> _Task requirements_
1: Answer these questions from the essay on library innovation, one answer per line, marked to match.
(a) How does Merriam-Webster define innovation?
(b) Where does "innovation" rank among lookups on MerriamWebster.com?
(c) What three things does the writer wish her department had when she compares it with other libraries?
2: Pick up the essay on library innovation after its last sentence and keep going in the same first-person voice.

> _Text block_
____
Innovation Frustration

by Sarah Bean Thompson. greenbeanteenqueen@gmail.com on February 24, 2014

Innovation is a word that’s used around libraries a lot. Merriam-Webster defines innovation as “the introduction of something new” and “a new idea, method, or device.”1 According to MerriamWebster.com, innovation is in the top 1 percent of lookups.2 Obviously a lot of people are talking about, and interested in, innovation. And this is no different in the library world. I feel like every training session, conference, and staff meeting I attend includes something on how libraries can become more innovative. It can be overwhelming as a librarian to always be on the lookout for something new and exciting, a way to reinvent libraries and teen services.

As much as I love networking with my colleagues, reading blogs and library journals, and discovering programs and ideas that are happening in libraries around the country, I can’t always stop that little stab of guilt telling me that I’m not innovative enough. It’s an easy trap to fall into. I compare my library to other libraries and myself to other librarians. I think about what great ideas they have and wish I would have thought of it first. I convince myself I could never pull off a program like that because my budget is much smaller, or my building isn’t located next to a school, or I don’t have a good enough connection with someone in the community to bring in an outside guest. I feel as though I’m not creative enough to come up with an inventive and unique program. I convince myself that none of my ideas are new and fresh. I look at other libraries and compare my department with theirs—if only I had that display space, shelving, or furniture, then my department would be great.
____
> _The data_
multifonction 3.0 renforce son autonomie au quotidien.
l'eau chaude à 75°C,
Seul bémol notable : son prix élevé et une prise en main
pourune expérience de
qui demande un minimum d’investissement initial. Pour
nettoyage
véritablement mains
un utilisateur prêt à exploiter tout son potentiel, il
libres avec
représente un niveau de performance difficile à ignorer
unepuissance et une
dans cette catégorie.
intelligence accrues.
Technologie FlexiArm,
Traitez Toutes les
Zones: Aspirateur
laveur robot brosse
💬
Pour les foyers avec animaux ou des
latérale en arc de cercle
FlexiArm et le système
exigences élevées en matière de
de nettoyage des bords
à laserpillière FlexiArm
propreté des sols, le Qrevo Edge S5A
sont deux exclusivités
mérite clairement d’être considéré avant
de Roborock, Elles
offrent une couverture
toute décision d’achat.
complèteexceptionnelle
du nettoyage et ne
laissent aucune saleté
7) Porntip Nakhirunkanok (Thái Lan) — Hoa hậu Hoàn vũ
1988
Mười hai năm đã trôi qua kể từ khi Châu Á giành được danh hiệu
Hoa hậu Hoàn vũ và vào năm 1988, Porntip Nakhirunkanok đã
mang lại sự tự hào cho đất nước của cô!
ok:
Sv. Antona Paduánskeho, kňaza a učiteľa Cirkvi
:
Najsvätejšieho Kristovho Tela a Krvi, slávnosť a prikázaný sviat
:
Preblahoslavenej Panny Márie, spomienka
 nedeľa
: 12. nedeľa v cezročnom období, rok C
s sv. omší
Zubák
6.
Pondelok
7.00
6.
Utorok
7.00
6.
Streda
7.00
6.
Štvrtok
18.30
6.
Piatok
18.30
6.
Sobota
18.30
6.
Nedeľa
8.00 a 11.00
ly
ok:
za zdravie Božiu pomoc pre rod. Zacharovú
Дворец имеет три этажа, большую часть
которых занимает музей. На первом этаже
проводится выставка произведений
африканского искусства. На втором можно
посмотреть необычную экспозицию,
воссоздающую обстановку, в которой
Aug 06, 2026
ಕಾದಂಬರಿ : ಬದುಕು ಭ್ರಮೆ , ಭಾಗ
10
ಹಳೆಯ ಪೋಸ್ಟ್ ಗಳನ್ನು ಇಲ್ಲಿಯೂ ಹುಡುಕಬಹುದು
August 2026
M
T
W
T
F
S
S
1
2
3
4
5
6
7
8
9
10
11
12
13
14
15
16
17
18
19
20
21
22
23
____
> _Task-by-task outputs_
1:
(a) As "the introduction of something new" and "a new idea, method, or device."
(b) In the top 1 percent.
(c) Display space, shelving, and furniture.

2:
For me, this is the frustration of innovation. We often get so caught up in wanting to try something new that we lose sight of what we already have. Sometimes it feels like the library is full of recycled ideas. From Listservs to blogs to library conferences and associations, librarians love to collaborate and share ideas. But it can be hard to think that what I’m offering teens is just the typical stuff that libraries are supposed to be offering teens. We’re supposed to be giving them great customer service, readers’ advisory, and homework help. We’re supposed to have teen nights, teen councils, and programs based around pop culture and teen interests. We’re supposed to lead book clubs and give book talks and make displays of new teen titles. We’re supposed to have a party or program for the latest book or movie release all the teens are talking about. But what I have to remember is that while I know this is what the library is providing for teens, not everyone else does. Community members, fellow librarians, and even teens themselves aren’t aware of everything that is happening in the library just for teens and how much libraries can offer.

Instead of trying to create more new programs or come up with something that will be the next teen trend or innovation, I focus on making the programs I already have great. Maybe I don’t think my program for teens is the most innovative program there is. But then I think about what else is offered in the community, what teens are asking for, and how the program is meeting their needs. What might seem like a simple program to me might not be so simple to those who attend.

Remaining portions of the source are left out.